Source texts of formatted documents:
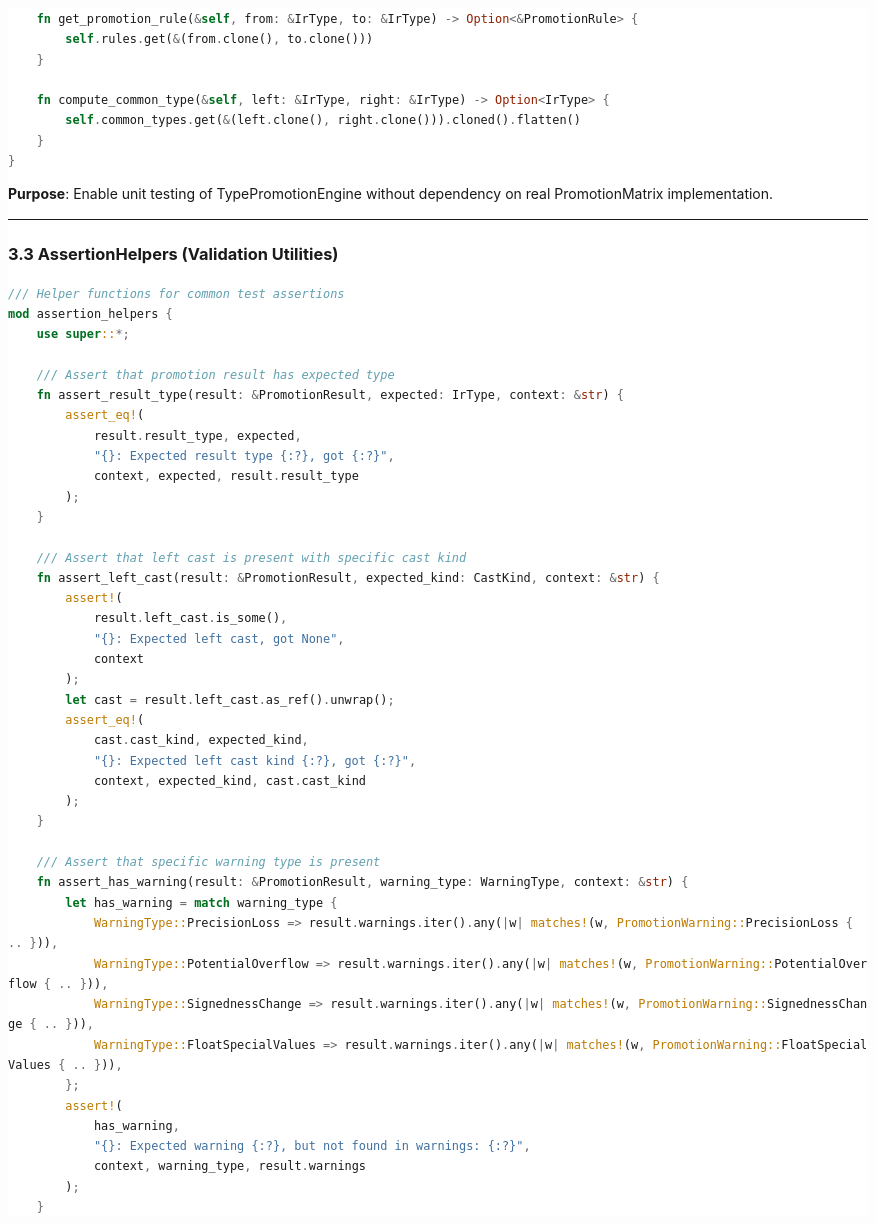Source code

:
 ```rust
    fn get_promotion_rule(&self, from: &IrType, to: &IrType) -> Option<&PromotionRule> {
        self.rules.get(&(from.clone(), to.clone()))
    }
    
    fn compute_common_type(&self, left: &IrType, right: &IrType) -> Option<IrType> {
        self.common_types.get(&(left.clone(), right.clone())).cloned().flatten()
    }
}
```

**Purpose**: Enable unit testing of TypePromotionEngine without dependency on real PromotionMatrix implementation.

---

### 3.3 AssertionHelpers (Validation Utilities)

```rust
/// Helper functions for common test assertions
mod assertion_helpers {
    use super::*;
    
    /// Assert that promotion result has expected type
    fn assert_result_type(result: &PromotionResult, expected: IrType, context: &str) {
        assert_eq!(
            result.result_type, expected,
            "{}: Expected result type {:?}, got {:?}",
            context, expected, result.result_type
        );
    }
    
    /// Assert that left cast is present with specific cast kind
    fn assert_left_cast(result: &PromotionResult, expected_kind: CastKind, context: &str) {
        assert!(
            result.left_cast.is_some(),
            "{}: Expected left cast, got None",
            context
        );
        let cast = result.left_cast.as_ref().unwrap();
        assert_eq!(
            cast.cast_kind, expected_kind,
            "{}: Expected left cast kind {:?}, got {:?}",
            context, expected_kind, cast.cast_kind
        );
    }
    
    /// Assert that specific warning type is present
    fn assert_has_warning(result: &PromotionResult, warning_type: WarningType, context: &str) {
        let has_warning = match warning_type {
            WarningType::PrecisionLoss => result.warnings.iter().any(|w| matches!(w, PromotionWarning::PrecisionLoss { .. })),
            WarningType::PotentialOverflow => result.warnings.iter().any(|w| matches!(w, PromotionWarning::PotentialOverflow { .. })),
            WarningType::SignednessChange => result.warnings.iter().any(|w| matches!(w, PromotionWarning::SignednessChange { .. })),
            WarningType::FloatSpecialValues => result.warnings.iter().any(|w| matches!(w, PromotionWarning::FloatSpecialValues { .. })),
        };
        assert!(
            has_warning,
            "{}: Expected warning {:?}, but not found in warnings: {:?}",
            context, warning_type, result.warnings
        );
    }
```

Problem description: With the images omitted, repeat all the data word for word.

Answer to this exercise:
Source code

:
 ```rust
    fn get_promotion_rule(&self, from: &IrType, to: &IrType) -> Option<&PromotionRule> {
        self.rules.get(&(from.clone(), to.clone()))
    }
    
    fn compute_common_type(&self, left: &IrType, right: &IrType) -> Option<IrType> {
        self.common_types.get(&(left.clone(), right.clone())).cloned().flatten()
    }
}
```

**Purpose**: Enable unit testing of TypePromotionEngine without dependency on real PromotionMatrix implementation.

---

### 3.3 AssertionHelpers (Validation Utilities)

```rust
/// Helper functions for common test assertions
mod assertion_helpers {
    use super::*;
    
    /// Assert that promotion result has expected type
    fn assert_result_type(result: &PromotionResult, expected: IrType, context: &str) {
        assert_eq!(
            result.result_type, expected,
            "{}: Expected result type {:?}, got {:?}",
            context, expected, result.result_type
        );
    }
    
    /// Assert that left cast is present with specific cast kind
    fn assert_left_cast(result: &PromotionResult, expected_kind: CastKind, context: &str) {
        assert!(
            result.left_cast.is_some(),
            "{}: Expected left cast, got None",
            context
        );
        let cast = result.left_cast.as_ref().unwrap();
        assert_eq!(
            cast.cast_kind, expected_kind,
            "{}: Expected left cast kind {:?}, got {:?}",
            context, expected_kind, cast.cast_kind
        );
    }
    
    /// Assert that specific warning type is present
    fn assert_has_warning(result: &PromotionResult, warning_type: WarningType, context: &str) {
        let has_warning = match warning_type {
            WarningType::PrecisionLoss => result.warnings.iter().any(|w| matches!(w, PromotionWarning::PrecisionLoss { .. })),
            WarningType::PotentialOverflow => result.warnings.iter().any(|w| matches!(w, PromotionWarning::PotentialOverflow { .. })),
            WarningType::SignednessChange => result.warnings.iter().any(|w| matches!(w, PromotionWarning::SignednessChange { .. })),
            WarningType::FloatSpecialValues => result.warnings.iter().any(|w| matches!(w, PromotionWarning::FloatSpecialValues { .. })),
        };
        assert!(
            has_warning,
            "{}: Expected warning {:?}, but not found in warnings: {:?}",
            context, warning_type, result.warnings
        );
    }
```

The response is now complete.